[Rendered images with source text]
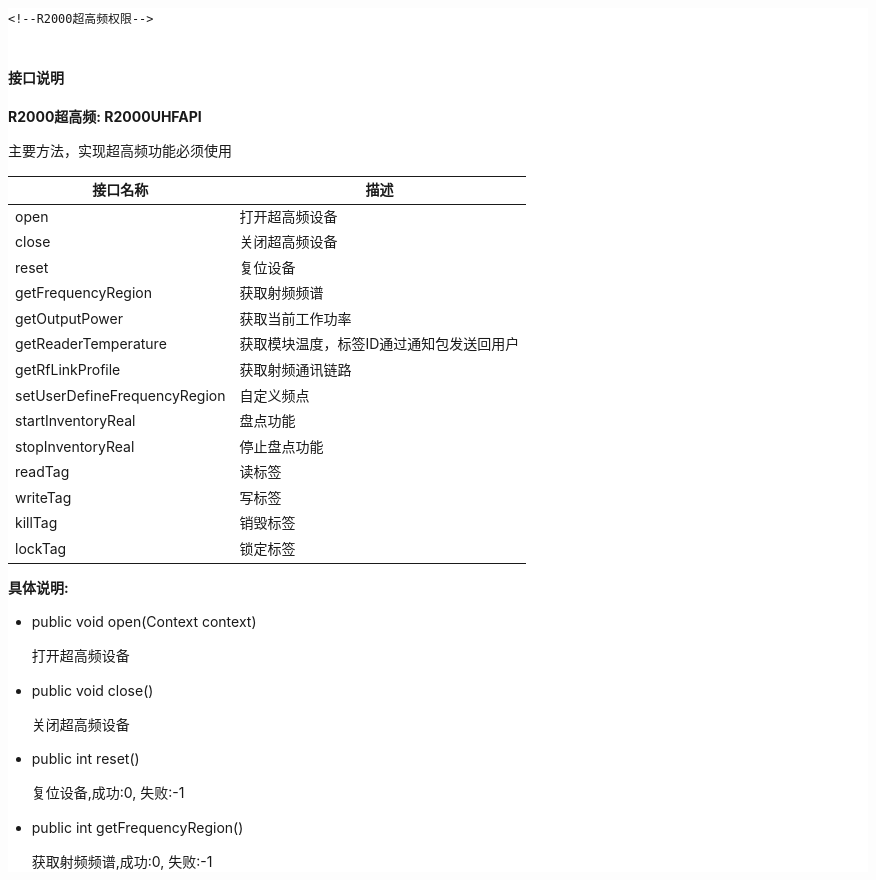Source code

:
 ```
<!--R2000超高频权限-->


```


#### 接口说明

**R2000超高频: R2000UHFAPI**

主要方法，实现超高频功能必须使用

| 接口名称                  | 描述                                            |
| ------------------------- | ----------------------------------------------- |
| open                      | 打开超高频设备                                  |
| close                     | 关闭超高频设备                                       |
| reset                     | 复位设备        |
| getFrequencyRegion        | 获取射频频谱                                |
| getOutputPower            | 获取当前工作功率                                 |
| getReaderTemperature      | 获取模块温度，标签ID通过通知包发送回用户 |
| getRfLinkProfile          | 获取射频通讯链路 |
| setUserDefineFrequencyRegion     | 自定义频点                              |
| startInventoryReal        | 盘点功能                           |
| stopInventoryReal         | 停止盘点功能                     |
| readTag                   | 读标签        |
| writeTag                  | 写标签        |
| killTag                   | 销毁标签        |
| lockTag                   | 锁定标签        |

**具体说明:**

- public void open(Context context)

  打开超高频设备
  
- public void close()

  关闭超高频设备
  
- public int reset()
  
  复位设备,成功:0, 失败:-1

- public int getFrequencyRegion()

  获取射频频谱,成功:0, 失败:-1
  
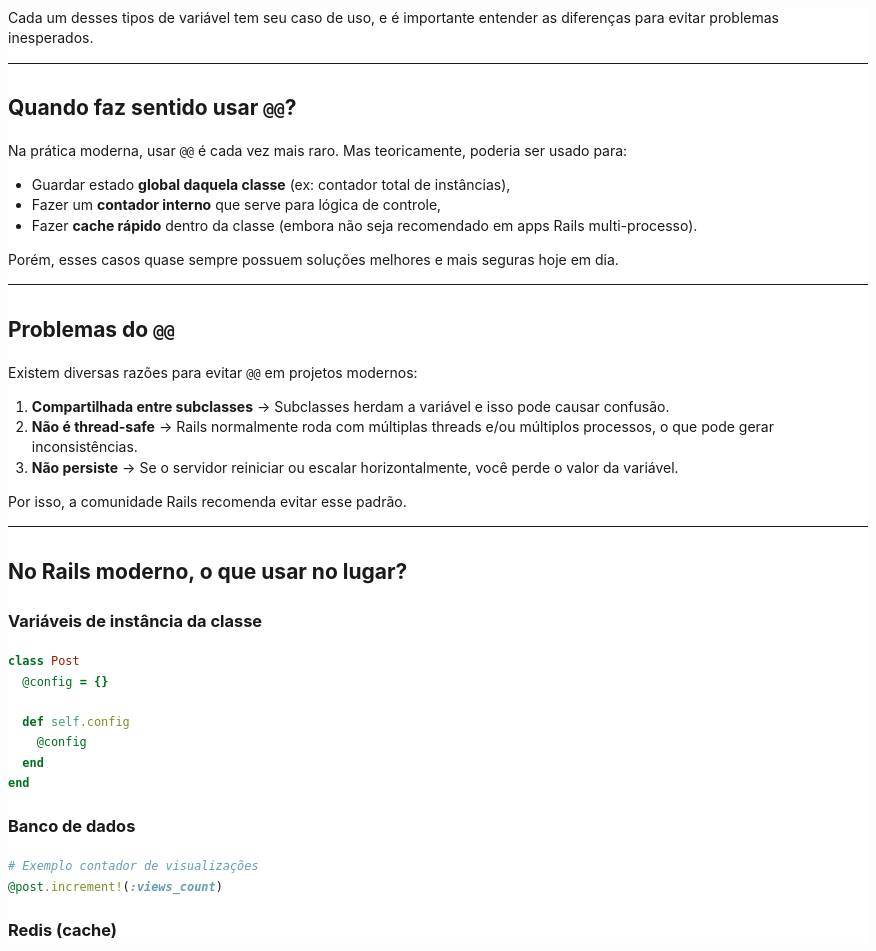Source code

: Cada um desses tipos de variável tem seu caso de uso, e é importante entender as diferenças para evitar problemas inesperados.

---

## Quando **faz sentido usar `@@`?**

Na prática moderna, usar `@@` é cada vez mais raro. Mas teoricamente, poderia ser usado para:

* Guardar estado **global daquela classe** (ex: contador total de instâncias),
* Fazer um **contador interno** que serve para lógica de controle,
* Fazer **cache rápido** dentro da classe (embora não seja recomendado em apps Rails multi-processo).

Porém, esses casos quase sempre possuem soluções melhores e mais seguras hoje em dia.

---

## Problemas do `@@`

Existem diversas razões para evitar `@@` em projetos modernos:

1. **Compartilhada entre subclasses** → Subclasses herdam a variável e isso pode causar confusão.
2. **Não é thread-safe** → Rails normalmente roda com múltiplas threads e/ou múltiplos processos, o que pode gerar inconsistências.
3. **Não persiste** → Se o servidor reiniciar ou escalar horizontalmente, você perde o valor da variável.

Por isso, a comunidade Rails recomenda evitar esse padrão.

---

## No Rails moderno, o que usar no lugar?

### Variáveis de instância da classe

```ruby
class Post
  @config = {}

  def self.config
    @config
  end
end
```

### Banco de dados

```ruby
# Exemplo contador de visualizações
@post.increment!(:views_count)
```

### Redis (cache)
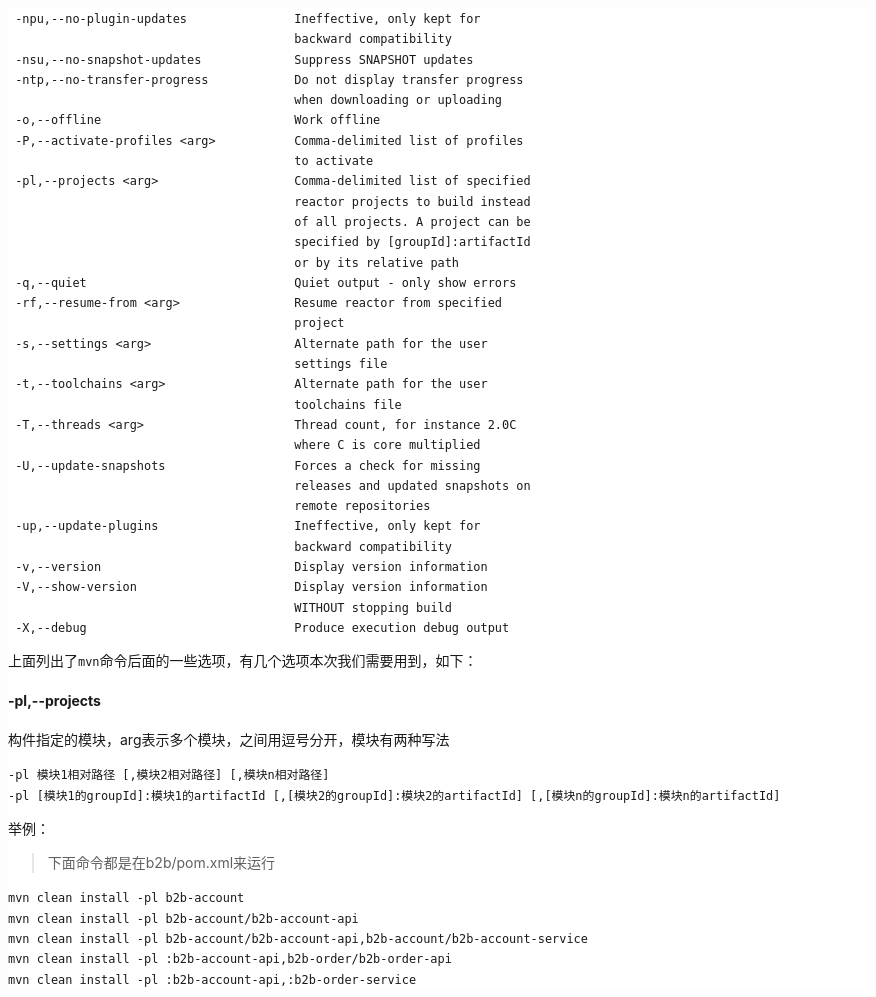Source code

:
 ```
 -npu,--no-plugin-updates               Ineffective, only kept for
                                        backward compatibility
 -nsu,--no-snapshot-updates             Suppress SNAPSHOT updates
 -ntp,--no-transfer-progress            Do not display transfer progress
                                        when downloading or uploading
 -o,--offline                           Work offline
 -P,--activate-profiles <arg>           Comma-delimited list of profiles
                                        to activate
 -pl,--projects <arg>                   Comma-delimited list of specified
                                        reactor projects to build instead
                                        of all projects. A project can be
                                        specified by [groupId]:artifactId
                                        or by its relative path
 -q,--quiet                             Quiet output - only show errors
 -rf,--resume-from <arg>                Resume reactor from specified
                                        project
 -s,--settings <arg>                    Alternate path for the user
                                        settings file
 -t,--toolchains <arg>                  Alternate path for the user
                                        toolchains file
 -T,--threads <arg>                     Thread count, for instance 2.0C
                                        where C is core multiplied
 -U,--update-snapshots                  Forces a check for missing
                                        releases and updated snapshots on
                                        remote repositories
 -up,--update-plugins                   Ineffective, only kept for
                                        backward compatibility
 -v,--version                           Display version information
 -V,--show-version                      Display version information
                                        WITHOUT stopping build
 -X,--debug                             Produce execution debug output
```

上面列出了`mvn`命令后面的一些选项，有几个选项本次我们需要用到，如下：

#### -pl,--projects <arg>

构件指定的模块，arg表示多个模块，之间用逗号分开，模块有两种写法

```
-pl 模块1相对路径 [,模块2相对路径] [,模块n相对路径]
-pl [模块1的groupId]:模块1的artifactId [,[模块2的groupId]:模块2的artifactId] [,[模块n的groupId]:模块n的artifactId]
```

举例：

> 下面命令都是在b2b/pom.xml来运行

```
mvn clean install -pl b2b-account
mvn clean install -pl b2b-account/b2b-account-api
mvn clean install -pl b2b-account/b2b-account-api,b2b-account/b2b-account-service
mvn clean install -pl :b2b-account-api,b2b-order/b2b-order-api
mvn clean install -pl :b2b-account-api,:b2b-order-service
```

_Work task_
In the lines above, spot each one that contains the word "install" and copy it.

_Solution below_
mvn clean install -pl b2b-account
mvn clean install -pl b2b-account/b2b-account-api
mvn clean install -pl b2b-account/b2b-account-api,b2b-account/b2b-account-service
mvn clean install -pl :b2b-account-api,b2b-order/b2b-order-api
mvn clean install -pl :b2b-account-api,:b2b-order-service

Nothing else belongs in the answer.